Hoey clumsily announced his resignation in a video last Friday, adding, “We can’t be saying the k-words, the n-words, the s-words, the h-words. We just can’t be doing it no more.”

That produced confusion among readers on the Globe’s comment stream as they wondered what he meant by the h-word, or “h-words.” Noted one reader: “It would also be nice to have a school committee member who knows how to speak English properly.”

This Globe reader demonstrated sharper comic timing than Michael Che, anchor of Saturday Night Live’s “Weekend Update” who nearly two weeks ago cracked his big joke of the night: “Israel is reporting that they vaccinated half of their population, and I’m going to guess it’s the Jewish half.”

It must be that we Jews have no sense of humor. Israeli officials and Jewish leaders blasted Che and SNL, with the American Jewish Committee preparing a petition pressing for NBC to retract the joke. AJC called the line “ a modern twist on a classic anti-Semitic trope that has inspired the mass murder of countless Jews.”

While it looks like Israel could have done more for the Palestinians, Che’s joke ignores key circumstances, such as: Israel has vaccinated Arab citizens of Israel, Palestinian health workers and Palestinians living in East Jerusalem; and the Palestinian Authority operates its own health system and ordered vaccines that had not arrived at the time.

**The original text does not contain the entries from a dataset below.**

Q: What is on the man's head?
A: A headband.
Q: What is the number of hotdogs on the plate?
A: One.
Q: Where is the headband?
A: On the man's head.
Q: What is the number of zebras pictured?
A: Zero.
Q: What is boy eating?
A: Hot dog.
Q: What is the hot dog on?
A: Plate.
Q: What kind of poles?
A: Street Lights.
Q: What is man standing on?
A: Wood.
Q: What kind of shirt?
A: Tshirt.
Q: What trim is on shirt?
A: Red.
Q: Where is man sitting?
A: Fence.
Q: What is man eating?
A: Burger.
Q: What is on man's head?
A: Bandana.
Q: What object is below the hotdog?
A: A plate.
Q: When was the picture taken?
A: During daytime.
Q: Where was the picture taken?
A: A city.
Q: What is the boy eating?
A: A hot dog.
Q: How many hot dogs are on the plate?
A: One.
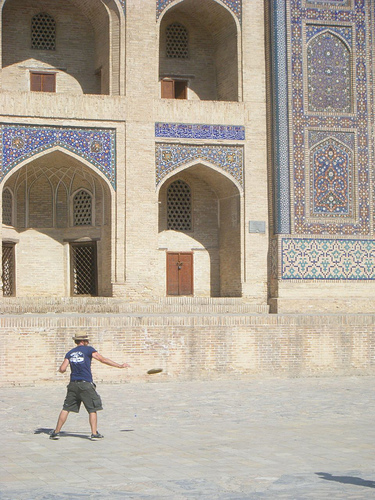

Critics of the Authority claim that it went far out of its way to avoid any coordination with Israel.

Unlike the people of Lowell, Mass., the people at NBC were conspicuous by their silence. At this writing, neither Che nor his bosses at NBC and SNL (which broadcasts in New York City) have responded to complaints of Jewish organizations.

The New York Times has not reported on the broadcast since Che’s routine on Feb. 22. I have seen nothing in my edition of the Times and a search of the Times internet archives yielded nothing. The New York Post ran a story later in the week.

Jewish media outlets covered the situation, and the only major general-circulation newspapers I have found in the Northeast to report on it were the NY Post and The Washington Post.

Some Jewish leaders condemned SNL’s uncharacteristic concept of comedy, and a tiny segment of the Jewish community led by Dov Hikind, a former state assemblyman, protested outside NBC studios in Manhattan last Saturday night. There was no known reaction beyond that.

Lowell’s response worked because it was swift and overwhelming. In New York City and at the network, so far, so shameful.

Bravo, Lowell. A Bronx cheer to both NBC and NYC.